### Exercise aim
Duplicate every one of the rows below character for character, omitting the pictures from your reply.

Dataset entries
BEGIN
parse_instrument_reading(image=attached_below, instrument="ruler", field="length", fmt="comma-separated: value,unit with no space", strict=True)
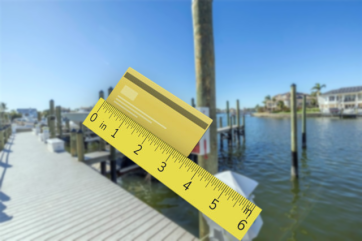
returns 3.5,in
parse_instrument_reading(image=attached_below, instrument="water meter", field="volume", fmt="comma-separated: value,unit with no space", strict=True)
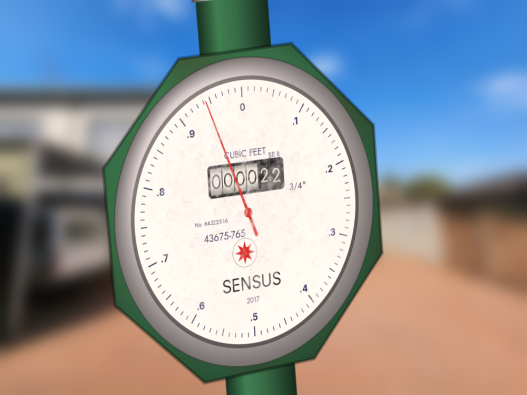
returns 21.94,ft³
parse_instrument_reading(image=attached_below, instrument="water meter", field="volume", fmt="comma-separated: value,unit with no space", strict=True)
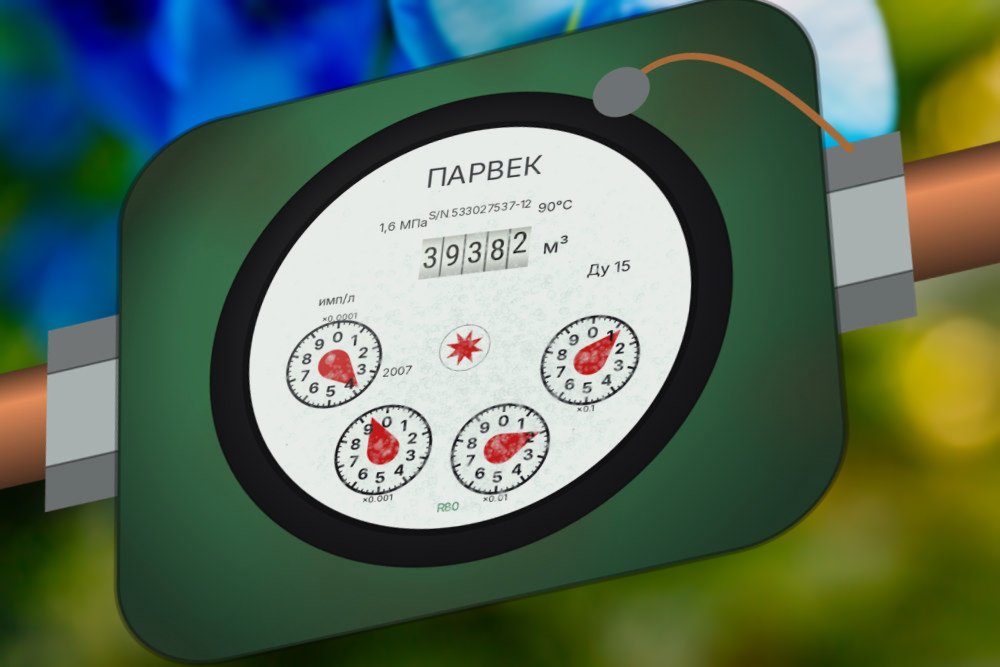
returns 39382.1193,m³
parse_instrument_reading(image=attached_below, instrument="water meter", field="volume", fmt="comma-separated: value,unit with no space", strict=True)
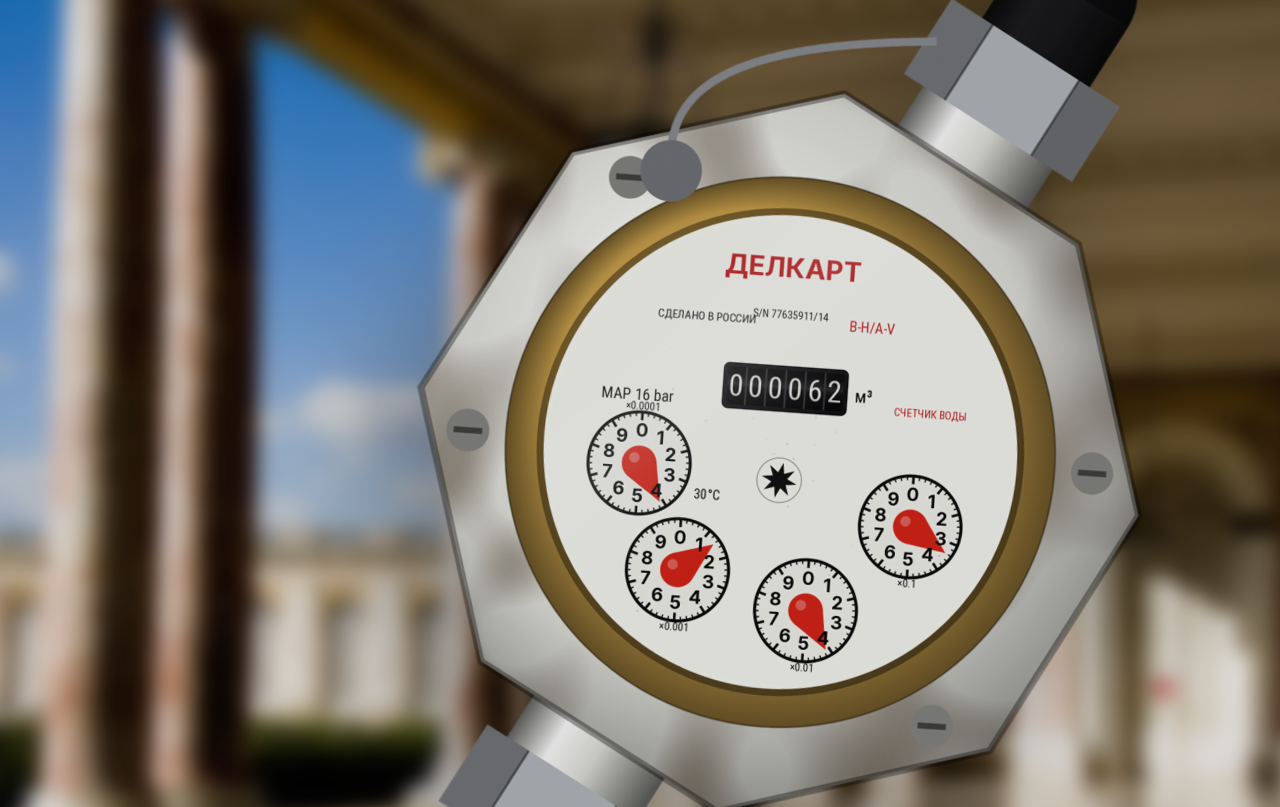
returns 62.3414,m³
END
### Response to the exercise
parse_instrument_reading(image=attached_below, instrument="ruler", field="length", fmt="comma-separated: value,unit with no space", strict=True)
returns 3.5,in
parse_instrument_reading(image=attached_below, instrument="water meter", field="volume", fmt="comma-separated: value,unit with no space", strict=True)
returns 21.94,ft³
parse_instrument_reading(image=attached_below, instrument="water meter", field="volume", fmt="comma-separated: value,unit with no space", strict=True)
returns 39382.1193,m³
parse_instrument_reading(image=attached_below, instrument="water meter", field="volume", fmt="comma-separated: value,unit with no space", strict=True)
returns 62.3414,m³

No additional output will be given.